Aeroplane pseudoscience | Day 353

I’m about to get on a plane to start my journey back to Sydney, and at times like this I’m always reminded of my all time favourite piece of pseudoscience about aeroplane travel and its impact on health. In fact, it’s so infamous you’ve probably heard of it already. It’s penned by none other than the Food Babe, and it’s truly a gem.

Here are a few of my favourite bits.

When your body is in the air, at a seriously high altitude, your body under goes some serious pressure. Just think about it – Airplanes thrive in places we don’t. You are traveling in a pressurized cabin, and when your body is pressurized, it gets really compressed!

Good thing on the plane I’m taking the cabin will be pressurised to the normal levels,1 not to this imaginary body-distorting standard.

The air you are breathing on an airplane is recycled from directly outside of your window. That means you are breathing everything that the airplanes gives off and is flying through. The air that is pumped in isn’t pure oxygen either, it’s mixed with nitrogen, sometimes almost at 50%.

Thank goodness there won’t be pure oxygen on the plane I’m flying in – that would be, um, deadly. And, as you know, the air we all breathe contains over 78 per cent nitrogen. It would be quite unhealthy if it didn’t.

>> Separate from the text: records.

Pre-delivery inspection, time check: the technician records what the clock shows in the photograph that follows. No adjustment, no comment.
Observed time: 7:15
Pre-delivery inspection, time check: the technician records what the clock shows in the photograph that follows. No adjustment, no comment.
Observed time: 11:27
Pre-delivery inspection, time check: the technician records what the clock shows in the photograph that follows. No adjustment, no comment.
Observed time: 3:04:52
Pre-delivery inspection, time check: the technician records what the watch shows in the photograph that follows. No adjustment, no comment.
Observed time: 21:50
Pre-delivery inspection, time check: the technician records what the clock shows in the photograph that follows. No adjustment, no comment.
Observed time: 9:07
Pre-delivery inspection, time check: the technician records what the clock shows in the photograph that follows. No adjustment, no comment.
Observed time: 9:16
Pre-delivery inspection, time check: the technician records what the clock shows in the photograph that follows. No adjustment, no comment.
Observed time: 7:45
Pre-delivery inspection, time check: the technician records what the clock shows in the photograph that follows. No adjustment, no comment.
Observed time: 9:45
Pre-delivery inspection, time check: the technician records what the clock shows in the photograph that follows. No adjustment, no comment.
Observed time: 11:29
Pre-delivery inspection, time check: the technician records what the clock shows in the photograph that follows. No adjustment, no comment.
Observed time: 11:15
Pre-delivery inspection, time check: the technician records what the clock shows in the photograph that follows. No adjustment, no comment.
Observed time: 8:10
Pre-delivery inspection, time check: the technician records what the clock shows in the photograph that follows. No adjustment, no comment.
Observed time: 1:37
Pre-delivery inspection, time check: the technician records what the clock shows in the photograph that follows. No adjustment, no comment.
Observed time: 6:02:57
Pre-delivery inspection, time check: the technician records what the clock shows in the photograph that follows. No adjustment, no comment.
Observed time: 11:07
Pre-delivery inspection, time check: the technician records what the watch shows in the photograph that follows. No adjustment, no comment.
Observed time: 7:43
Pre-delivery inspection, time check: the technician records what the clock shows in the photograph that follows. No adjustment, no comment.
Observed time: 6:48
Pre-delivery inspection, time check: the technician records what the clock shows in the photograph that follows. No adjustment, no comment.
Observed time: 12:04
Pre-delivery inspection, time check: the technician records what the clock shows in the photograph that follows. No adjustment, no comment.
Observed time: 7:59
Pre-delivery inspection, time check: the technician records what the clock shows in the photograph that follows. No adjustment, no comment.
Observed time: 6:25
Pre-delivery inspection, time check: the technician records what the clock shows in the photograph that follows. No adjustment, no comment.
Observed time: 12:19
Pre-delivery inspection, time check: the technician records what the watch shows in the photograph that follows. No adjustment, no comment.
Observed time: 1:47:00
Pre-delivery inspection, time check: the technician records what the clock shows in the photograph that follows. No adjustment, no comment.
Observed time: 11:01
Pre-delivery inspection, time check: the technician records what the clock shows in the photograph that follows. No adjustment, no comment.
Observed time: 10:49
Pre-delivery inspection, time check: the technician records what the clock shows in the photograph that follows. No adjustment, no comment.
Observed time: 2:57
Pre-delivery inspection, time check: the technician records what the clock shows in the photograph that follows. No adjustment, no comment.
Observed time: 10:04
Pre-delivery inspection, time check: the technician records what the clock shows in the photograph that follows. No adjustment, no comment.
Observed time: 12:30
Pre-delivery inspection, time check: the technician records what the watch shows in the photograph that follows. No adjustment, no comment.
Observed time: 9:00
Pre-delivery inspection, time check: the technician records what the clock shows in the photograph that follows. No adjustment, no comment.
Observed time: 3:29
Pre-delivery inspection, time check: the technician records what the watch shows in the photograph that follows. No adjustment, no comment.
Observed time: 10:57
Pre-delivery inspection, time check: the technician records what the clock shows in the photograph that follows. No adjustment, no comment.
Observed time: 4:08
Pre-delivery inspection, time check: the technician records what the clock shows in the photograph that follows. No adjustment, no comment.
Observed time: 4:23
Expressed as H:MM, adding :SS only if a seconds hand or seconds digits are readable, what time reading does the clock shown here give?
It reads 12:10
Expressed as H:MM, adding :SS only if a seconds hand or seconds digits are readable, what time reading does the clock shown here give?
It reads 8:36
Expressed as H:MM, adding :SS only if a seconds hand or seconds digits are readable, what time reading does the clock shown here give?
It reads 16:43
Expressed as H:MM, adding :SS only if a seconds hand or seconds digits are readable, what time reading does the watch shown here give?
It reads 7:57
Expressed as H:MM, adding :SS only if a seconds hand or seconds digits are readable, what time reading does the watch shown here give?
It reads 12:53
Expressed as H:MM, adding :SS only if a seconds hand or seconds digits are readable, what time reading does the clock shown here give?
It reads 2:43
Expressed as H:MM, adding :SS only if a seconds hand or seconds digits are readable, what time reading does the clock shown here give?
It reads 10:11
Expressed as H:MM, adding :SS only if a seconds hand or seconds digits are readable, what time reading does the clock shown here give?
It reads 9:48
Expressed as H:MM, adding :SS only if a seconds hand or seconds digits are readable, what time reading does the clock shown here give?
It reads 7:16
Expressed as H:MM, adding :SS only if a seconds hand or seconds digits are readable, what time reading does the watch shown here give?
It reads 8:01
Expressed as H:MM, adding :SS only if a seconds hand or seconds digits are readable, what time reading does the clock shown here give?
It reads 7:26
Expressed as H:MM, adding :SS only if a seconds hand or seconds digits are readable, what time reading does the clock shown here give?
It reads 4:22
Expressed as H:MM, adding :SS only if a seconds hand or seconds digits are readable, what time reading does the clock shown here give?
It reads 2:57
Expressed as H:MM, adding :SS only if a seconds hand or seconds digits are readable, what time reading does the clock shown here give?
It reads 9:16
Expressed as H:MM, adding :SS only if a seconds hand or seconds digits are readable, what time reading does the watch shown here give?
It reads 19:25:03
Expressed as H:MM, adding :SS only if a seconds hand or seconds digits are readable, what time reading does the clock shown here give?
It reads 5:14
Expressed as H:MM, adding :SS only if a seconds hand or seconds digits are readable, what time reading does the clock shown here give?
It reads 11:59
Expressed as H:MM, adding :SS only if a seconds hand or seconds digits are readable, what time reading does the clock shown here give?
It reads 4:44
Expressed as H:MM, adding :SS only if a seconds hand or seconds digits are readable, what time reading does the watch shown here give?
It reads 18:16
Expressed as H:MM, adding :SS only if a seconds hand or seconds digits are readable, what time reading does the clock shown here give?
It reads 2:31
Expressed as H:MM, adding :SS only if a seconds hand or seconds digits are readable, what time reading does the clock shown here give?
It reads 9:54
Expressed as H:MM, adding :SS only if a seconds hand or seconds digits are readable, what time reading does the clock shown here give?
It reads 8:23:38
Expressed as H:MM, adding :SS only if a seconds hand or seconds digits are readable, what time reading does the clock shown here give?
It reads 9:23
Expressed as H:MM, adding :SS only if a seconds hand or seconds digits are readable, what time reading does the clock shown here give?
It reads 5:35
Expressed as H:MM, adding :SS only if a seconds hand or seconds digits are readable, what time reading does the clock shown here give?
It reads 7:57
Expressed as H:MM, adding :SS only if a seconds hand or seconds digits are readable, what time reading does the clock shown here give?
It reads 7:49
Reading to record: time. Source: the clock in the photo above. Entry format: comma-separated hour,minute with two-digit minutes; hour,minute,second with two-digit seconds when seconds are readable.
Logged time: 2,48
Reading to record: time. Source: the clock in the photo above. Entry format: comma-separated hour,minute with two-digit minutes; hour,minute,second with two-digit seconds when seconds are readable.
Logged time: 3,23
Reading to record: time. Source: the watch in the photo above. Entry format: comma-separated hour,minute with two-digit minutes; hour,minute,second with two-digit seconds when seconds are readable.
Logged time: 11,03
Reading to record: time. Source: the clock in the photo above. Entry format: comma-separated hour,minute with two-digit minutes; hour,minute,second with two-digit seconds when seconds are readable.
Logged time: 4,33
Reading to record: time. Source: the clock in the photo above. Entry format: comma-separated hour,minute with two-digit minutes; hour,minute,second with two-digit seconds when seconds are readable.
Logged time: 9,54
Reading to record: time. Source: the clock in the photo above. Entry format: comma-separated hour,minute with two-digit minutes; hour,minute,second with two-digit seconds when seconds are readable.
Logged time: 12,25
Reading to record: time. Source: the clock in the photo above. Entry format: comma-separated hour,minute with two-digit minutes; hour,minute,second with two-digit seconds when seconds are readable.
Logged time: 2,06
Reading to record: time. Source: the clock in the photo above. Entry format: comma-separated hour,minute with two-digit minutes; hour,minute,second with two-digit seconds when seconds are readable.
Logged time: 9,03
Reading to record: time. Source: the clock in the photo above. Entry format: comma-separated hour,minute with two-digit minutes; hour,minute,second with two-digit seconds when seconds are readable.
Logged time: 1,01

Choose a seat as close to the front as possible. Pilots control the amount of airflow and it is is always better in their cabin.

Now that’s just plain idiotic.

If you experience a headache, pains or aches, think about using turmeric, garlic or willow bark which are all natural alternatives to aspirin.

I think I’ll pack some garlic cloves instead of a blister pack of tablets – I’m sure the person sitting next to me will appreciate this tremendously. On the other hand, garlic is not a painkiller, so perhaps I need to reconsider.

You can find excellent science explainers commenting on this nonsense article, in particular this one by Steve Novella, although this Reddit thread is also lovely.

So, while you avail yourselves with this story, I’m off to get my body compressed in a metal box carrying unsatisfactory amounts of oxygen, as well as somewhat crappy food. Home, here I come!

Show 1 footnote

  1. Which are slightly lower than on the ground.

3 thoughts on “Aeroplane pseudoscience | Day 353”

  1. As I recall, aeroplane cabins have slightly lower pressure than atmospheric just to reduce mechanical load on the fuselage and, therefore, reduce production costs. Although there is no need to speculate – it’s all on Wikipedia a few clicks away (a thought that somehow slipped Food Babes non-existent mind).